详细化学反应机理对预混丙烷钝体熄火模拟影响

航空发动机熄火预测是重要关键问题之一，湍流和化学反应的非线性相互作用使预测非常困难。本文采用大涡模拟（LES）对湍流进行高精度模拟，采用概率密度函数输运方程湍流燃烧模型（TPDF）耦合JL4、Z66和H73三种化学反应机理，对预混丙烷钝体熄火现象和规律进行研究。JL4的反应机理最简单，反应释热快，局部放热高，火焰宽度大，火焰两侧温度梯度大，燃烧更加趋于稳定，无法模拟出熄火状态。H73机理绝热火焰温度低，火焰温度低，回流区中部OH含量高；在近熄火状态，大量CO被氧化，释放热量过高导致无法模拟出熄火现象。Z66机理可以模拟出火焰正常状态，在低当量比下也可以模拟出熄火状态。本文算例中，局部Da数大于1的区域超过35%则会发生熄火。
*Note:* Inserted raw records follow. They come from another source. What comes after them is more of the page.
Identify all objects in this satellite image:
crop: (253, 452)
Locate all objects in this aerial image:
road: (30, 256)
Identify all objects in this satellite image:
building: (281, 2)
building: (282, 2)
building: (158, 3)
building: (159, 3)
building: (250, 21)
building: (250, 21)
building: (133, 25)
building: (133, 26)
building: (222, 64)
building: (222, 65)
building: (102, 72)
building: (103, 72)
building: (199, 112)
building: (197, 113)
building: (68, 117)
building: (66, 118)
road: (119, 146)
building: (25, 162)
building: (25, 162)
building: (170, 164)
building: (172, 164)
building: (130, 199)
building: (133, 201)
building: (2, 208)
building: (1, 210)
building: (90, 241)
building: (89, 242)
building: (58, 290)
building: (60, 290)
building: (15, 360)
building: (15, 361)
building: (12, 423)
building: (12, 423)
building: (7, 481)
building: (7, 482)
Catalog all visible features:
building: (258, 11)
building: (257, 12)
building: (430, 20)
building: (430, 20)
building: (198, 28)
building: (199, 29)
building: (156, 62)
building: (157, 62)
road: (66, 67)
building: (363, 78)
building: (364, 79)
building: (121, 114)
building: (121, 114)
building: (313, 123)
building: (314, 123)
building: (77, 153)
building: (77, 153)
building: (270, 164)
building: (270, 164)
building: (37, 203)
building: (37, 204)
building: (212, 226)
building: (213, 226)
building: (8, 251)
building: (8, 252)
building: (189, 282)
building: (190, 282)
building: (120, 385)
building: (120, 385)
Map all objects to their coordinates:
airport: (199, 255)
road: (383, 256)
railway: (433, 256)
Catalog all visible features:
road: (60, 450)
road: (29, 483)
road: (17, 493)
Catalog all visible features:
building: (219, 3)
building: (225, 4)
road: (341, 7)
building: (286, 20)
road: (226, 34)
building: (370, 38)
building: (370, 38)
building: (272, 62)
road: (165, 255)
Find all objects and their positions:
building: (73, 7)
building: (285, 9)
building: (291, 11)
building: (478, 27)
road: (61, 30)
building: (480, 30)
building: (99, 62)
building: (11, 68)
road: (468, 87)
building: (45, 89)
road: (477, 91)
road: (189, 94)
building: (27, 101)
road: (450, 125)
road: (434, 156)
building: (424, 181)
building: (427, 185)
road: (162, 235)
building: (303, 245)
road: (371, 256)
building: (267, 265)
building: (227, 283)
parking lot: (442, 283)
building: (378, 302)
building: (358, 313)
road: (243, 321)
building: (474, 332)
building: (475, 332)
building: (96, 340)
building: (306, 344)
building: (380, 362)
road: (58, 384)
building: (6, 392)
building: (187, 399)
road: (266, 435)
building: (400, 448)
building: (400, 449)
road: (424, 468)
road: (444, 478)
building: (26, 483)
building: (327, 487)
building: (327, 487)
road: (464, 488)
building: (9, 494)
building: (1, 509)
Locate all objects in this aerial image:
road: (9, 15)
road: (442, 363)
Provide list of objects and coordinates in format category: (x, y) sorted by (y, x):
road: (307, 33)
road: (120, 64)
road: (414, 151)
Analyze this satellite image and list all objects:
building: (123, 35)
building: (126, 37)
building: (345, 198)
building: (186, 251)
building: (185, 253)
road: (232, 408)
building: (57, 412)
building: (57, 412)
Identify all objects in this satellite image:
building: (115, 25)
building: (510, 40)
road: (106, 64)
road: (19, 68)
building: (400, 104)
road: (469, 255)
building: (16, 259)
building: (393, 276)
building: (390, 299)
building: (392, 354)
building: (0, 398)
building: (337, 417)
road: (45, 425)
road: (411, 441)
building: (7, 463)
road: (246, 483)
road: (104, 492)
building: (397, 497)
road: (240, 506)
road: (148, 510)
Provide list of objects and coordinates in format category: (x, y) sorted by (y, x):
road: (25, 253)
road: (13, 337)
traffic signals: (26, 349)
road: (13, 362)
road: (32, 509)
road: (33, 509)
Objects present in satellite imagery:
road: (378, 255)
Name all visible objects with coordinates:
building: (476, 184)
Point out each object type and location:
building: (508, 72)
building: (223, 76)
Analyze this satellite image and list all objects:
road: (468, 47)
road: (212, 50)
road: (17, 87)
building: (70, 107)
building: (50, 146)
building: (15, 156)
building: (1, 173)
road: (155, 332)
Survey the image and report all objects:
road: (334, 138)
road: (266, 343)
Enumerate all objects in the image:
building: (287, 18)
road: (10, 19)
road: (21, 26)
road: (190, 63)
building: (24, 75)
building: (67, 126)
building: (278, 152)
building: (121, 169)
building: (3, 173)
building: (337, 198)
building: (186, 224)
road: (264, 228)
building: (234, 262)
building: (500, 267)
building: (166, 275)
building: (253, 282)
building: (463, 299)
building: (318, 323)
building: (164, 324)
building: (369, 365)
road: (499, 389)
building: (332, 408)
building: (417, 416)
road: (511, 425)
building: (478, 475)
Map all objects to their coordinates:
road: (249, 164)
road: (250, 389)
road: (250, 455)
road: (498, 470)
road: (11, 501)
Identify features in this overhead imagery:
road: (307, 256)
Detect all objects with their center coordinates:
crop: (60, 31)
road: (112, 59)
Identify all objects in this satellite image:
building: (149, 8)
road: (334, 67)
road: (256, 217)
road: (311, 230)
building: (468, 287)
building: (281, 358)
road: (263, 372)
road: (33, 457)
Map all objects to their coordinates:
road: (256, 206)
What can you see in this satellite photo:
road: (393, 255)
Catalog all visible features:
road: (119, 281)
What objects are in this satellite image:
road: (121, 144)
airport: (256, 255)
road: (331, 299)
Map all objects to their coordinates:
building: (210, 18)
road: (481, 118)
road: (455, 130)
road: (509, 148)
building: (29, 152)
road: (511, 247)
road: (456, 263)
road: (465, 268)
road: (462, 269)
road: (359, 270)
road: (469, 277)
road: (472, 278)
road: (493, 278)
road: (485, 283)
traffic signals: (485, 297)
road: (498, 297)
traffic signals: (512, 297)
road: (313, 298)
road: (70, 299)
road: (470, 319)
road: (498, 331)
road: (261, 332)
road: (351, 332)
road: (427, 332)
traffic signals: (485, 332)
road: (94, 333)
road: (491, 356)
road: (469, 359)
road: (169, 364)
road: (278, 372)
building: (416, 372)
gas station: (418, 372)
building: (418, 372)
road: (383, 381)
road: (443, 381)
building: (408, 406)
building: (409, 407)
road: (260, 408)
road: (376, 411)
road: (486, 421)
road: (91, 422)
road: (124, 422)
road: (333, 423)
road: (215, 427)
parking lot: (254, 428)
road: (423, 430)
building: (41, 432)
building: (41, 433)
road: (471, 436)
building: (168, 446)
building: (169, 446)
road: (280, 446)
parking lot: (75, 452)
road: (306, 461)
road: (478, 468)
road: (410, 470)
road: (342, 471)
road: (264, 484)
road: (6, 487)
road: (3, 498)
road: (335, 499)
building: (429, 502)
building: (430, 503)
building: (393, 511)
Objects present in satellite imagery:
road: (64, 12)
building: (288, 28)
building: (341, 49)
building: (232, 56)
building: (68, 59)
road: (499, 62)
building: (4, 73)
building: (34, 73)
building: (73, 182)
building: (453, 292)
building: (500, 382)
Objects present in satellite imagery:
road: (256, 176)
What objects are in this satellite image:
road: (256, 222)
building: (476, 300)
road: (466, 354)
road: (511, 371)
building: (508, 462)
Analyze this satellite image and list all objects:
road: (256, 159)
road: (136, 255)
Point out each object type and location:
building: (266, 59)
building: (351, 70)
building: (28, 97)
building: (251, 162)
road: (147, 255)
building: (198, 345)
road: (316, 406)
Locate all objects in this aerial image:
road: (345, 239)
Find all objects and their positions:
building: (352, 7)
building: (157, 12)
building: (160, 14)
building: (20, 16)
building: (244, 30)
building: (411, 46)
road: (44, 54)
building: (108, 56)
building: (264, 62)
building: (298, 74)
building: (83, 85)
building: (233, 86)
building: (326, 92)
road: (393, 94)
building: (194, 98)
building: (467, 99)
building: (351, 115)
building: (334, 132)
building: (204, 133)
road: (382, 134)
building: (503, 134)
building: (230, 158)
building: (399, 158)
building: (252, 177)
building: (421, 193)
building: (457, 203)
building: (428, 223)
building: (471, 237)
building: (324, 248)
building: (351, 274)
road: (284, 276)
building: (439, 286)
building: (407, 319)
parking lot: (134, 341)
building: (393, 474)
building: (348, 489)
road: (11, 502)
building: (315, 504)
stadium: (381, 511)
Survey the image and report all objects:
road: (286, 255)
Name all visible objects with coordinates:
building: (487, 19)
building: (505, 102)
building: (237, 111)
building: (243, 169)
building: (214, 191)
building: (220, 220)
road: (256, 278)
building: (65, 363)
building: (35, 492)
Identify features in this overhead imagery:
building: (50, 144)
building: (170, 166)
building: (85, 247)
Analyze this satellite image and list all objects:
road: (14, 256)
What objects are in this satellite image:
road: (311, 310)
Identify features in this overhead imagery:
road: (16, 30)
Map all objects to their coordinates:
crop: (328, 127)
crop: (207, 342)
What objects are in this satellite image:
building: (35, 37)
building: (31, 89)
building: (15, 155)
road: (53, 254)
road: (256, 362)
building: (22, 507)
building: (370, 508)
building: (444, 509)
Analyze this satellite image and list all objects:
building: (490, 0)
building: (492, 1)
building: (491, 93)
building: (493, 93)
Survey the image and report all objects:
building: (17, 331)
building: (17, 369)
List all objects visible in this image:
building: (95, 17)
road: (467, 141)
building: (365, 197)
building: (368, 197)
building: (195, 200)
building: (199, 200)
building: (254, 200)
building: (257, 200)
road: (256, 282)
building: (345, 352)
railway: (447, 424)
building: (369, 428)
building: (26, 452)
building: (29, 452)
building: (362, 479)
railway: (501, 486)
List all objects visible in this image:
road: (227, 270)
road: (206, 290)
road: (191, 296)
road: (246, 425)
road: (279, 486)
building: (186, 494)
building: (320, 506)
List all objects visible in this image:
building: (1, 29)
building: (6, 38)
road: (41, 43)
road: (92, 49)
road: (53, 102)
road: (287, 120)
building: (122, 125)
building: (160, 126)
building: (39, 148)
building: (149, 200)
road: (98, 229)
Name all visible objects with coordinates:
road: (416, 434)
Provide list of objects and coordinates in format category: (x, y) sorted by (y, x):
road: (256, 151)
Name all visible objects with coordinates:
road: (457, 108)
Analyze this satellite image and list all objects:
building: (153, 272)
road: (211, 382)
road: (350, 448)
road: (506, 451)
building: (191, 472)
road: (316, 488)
Effects of Detailed Chemical Mechanism on Premixed Propane Bluff Body Blow-Off Simulation

The prediction of aero engine flameout is a crucial problem. The nonlinear interaction between turbulence and chemical reactions increases the difficulty of prediction. The phenomenon and law of premixed propane bluff body blow-off were simulated by analyzing turbulence and combustion. The large eddy simulation was used to investigate turbulence with high accuracy. Three chemical mechanisms, JL4, Z66 and H73, were coupled by the transported probability density function to describe combustion process. JL4"s reaction is the simplest of the three, leading to the large rate of exothermic reaction, wider flame width, high temperature gradient on both sides of the flame and more stable combustion, and is unable to simulate the blowoff state. The lower adiabatic flame temperature of H73 mechanism results in the lower simulated flame temperature, and the content of OH in the middle of the simulated recirculation zone is very high. In the blowoff state, a large amount of CO is oxidized, and excessive heat is released, which makes it impossible to simulate the flameout state. The mechanism of Z66 can simulate the normal state of flame, and the flameout state can be correctly simulated under low equivalence ratio. In this bluff body example, if the flame region where the local Da number is greater than 1 exceeds 35%, the extinction will occur.